§ Prompt
According to the text on low potassium, what is the most common reason for hypokalemia?
-------- Text section --------
Hypokalemia is defined as low levels of potassium in your blood. Normal blood potassium levels should be between 3.6 mEq/L and 4.8 mEq/L, MayoClinic.com says. Hypokalemia means your blood potassium levels have dropped to less than 2.5 mEq/L. This causes symptoms such as weakness, fatigue, muscle cramps and arrhythmia to occur. Hypokalemia is fatal if left untreated.

Potassium and Thyroid Gland

Thyrotoxic periodic paralysis is a condition that induces moments of muscle weakness and paralysis in people with elevated levels of thyroid hormones. This form of hyperthyroidism causes your potassium levels to drop. Muscle weakness or paralysis caused by low potassium commonly occurs in the shoulders and hips and typically lasts between three hours and a whole day. Hyperthyroidism also causes nervousness, irritability, increased perspiration and insomnia, KidsHealth notes. Diagnosing potassium and thyroid problems involves testing the blood to determine blood potassium and thyroid levels. Treating hyperthyroidism sometimes requires surgical intervention to remove most of the thyroid gland. Thyroid replacement hormones are usually given after surgery to prevent thyroid hormones from dropping below normal levels.

Treating Low Potassium and Possible Complications

Treating low potassium involves the use of potassium supplements. Eating foods that have potassium helps prevent hypokalemia. Foods like bananas, bran, kiwi, peaches and tomatoes contain potassium. If your potassium levels remain low for a prolonged period, complications such as kidney damage are likely to occur. Consult a doctor before taking potassium supplements in order to determine your treatment options.

Other Causes of Low Potassium

The most common reason for hypokalemia is excessive potassium loss during urination or via the digestive tract, MayoClinic.com says. Your blood potassium levels decrease when you have diarrhea or take diuretics such as water pills. Vomiting and chronic kidney failure also cause potassium loss. Hypokalemia due to insufficient potassium in your diet is generally rare unless your diet mostly consists of food that does not contain potassium.
-------- Dataset extract --------
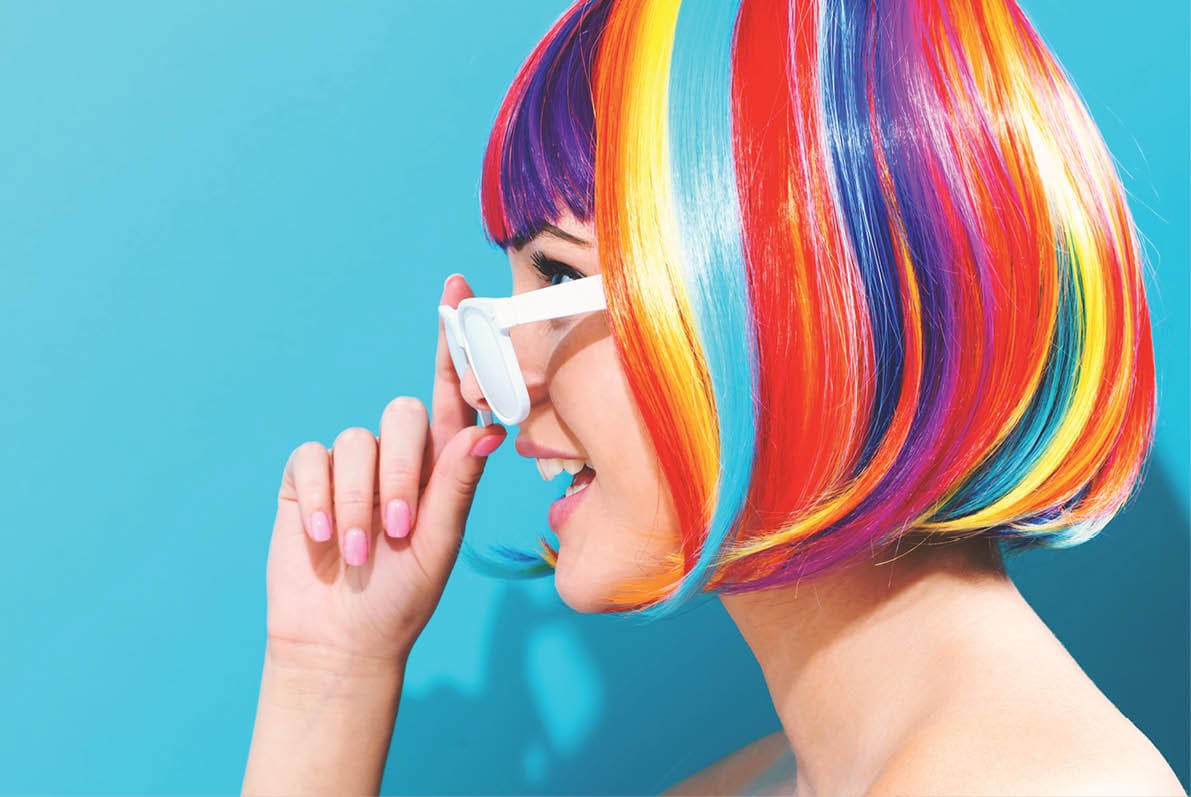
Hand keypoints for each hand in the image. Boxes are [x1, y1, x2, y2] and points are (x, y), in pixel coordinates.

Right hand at [265, 273, 505, 671]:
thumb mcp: (439, 542)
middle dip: (401, 472)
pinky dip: (318, 498)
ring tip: (358, 551)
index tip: (457, 291)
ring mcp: (351, 464)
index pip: (454, 394)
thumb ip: (457, 483)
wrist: (340, 639)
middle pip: (405, 413)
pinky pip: (313, 459)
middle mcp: (399, 456)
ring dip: (357, 501)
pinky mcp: (306, 478)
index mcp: (443, 466)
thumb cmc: (401, 597)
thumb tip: (488, 427)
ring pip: (357, 442)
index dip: (456, 344)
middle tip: (398, 528)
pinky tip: (321, 538)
--------
§ Answer space
Excessive potassium loss during urination or via the digestive tract.